第11話


 彼女の死後、絶対的な指導者を欠いた国内は混乱した。玉座が空白になると、それまで抑えられていた体制への不満も爆発する。一時は世界トップクラスにあった経済は崩壊し、行き過ぎた科学技術開発の歪みが火山の爆発のように噴出した。


 難破船と化した政府は独裁者Dへの批判運動を開始し、夢から醒めてしまった国民は夢に酔ってしまった不満のはけ口をD批判に求めた。


 独立戦争時代のような様相を呈した首都で、何者かによってDの霊廟が放火された。ほんのひとか月前に完成したばかりの霊廟は炎とともに瓦解し、焼け跡からDの遺体は見つからなかった。いまもって、Dの遺体は行方不明となっている。

 その後Dの側近たちはドミノ倒しのように軒並み逮捕され、Dの懐刀と呼ばれたクロトフ・ルゼも処刑された。

 雇用主Dの死とともに大統領官邸に住む権利を失っていたエヴァは、首都でD批判が巻き起こった頃にはすでに、この薄寂れた地方都市でただの老いた女として暮らしていた。

 Dはエヴァを公的な役目につけなかった。私的な付き人のまま、三十六年間も日陰に置いた。

 エヴァはDの私設秘書ですらなく、紙の雇用契約書も存在しなかった。給金は口座振り込みではなく手渡しだったので、雇い主のDが死んでしまったらDとエヴァを繋ぐものは個々人の記憶のみとなる。大統領官邸で働いていた人々、またルゼを含めわずかな数のごく近しい側近はエヴァを見知っていたが、彼らもエヴァがカバン持ちの付き人に過ぎなかったことは知っていた。

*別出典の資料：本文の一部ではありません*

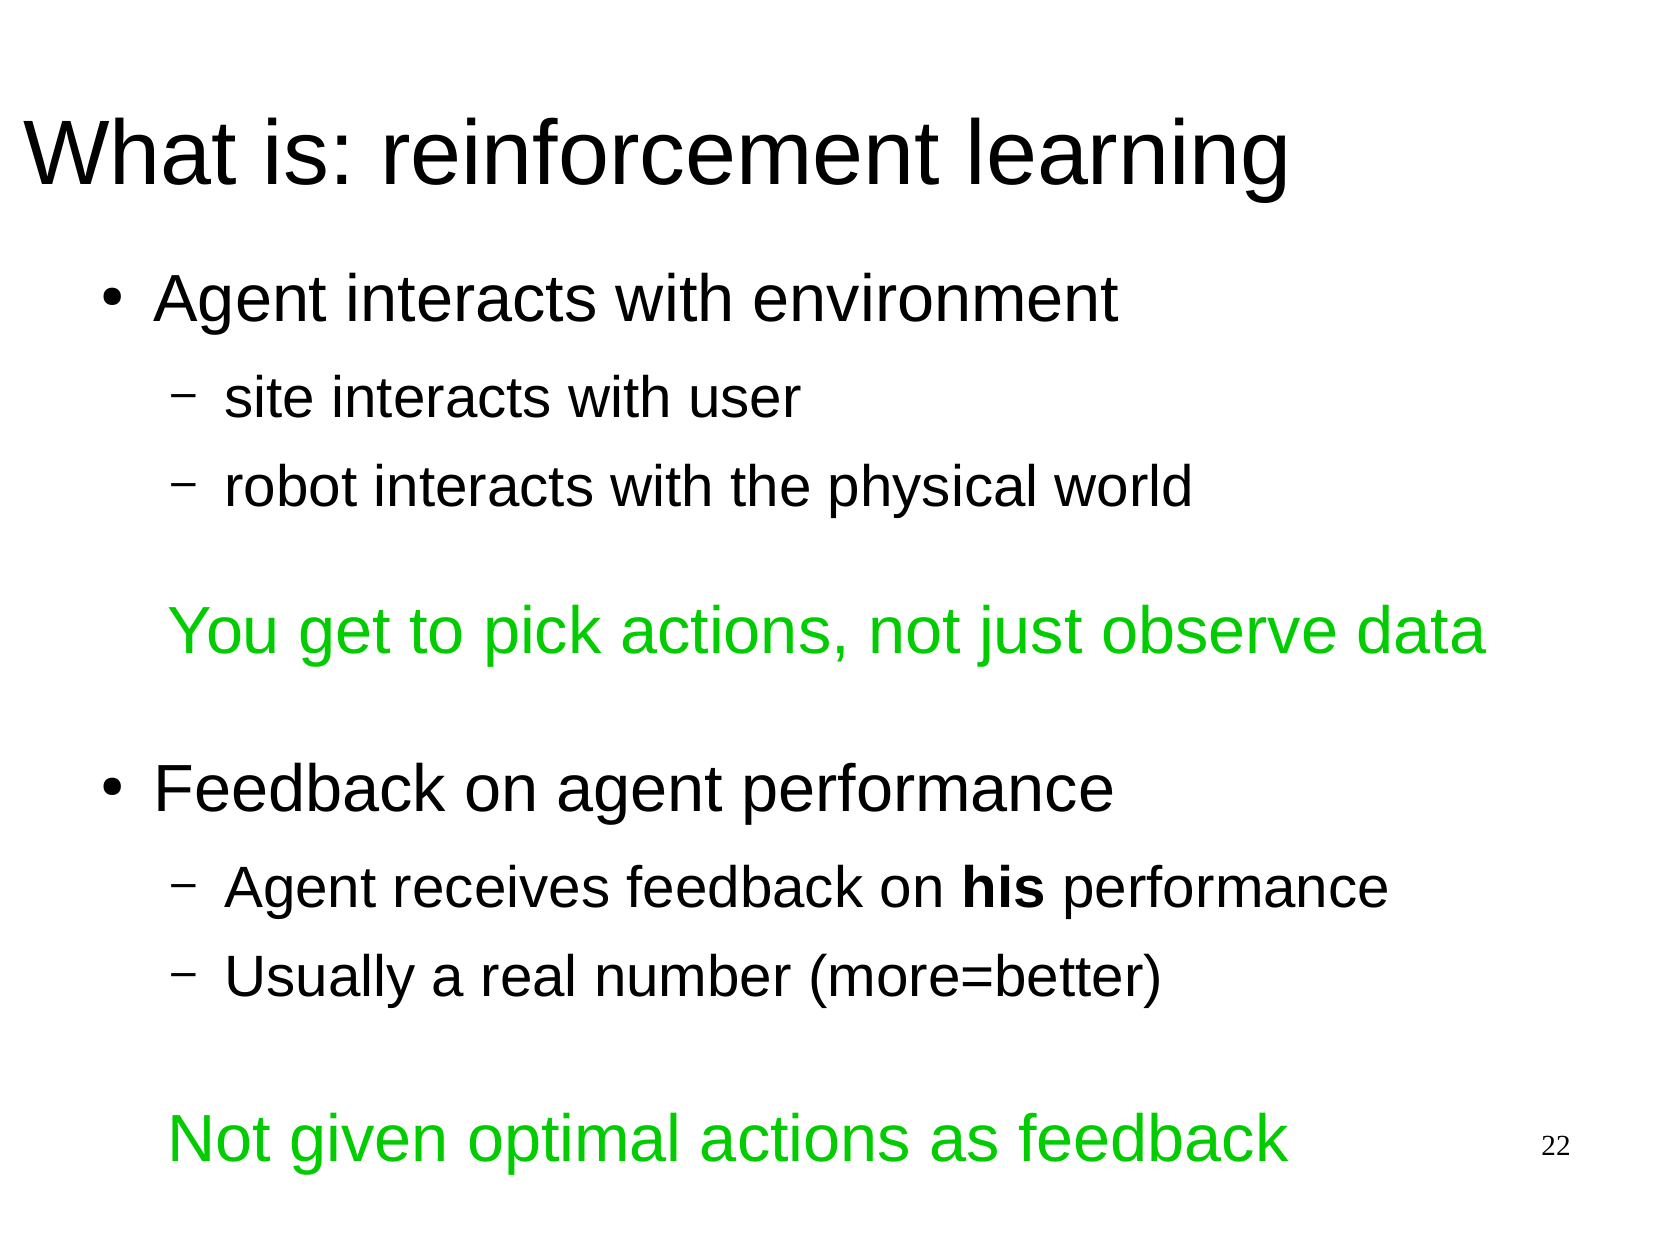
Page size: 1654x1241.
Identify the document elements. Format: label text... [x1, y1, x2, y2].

text_box Not given optimal actions as feedback [152, 1093, 1309, 1241]
text_box You get to pick actions, not just observe data [152, 585, 1507, 676]
title What is: reinforcement learning [23, 49, 1512, 257]
list Agent interacts with environment site interacts with user robot interacts with the physical world Feedback on agent performance Agent receives feedback on his performance Usually a real number (more=better) [82, 260, 1571, 1211]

 独立戦争中から共和国軍時代にかけて、エヴァはDの私生活における交換可能な部品のひとつだった。そしてDが大統領に就任してから、エヴァはますますDにとって重要な存在でなくなっていった。

 いてもいなくても変わらない陰の小石だったこと。それはエヴァを、D批判の粛清の嵐から守ってくれた。生前のDにエヴァの将来を気遣うような意図があったかは別として、体制崩壊後のエヴァはDの一貫したその方針に生かされたのだ。


 だが、こういう見方もできてしまう。


 私はDにとって、自分のために殺すほどの価値もなかったと。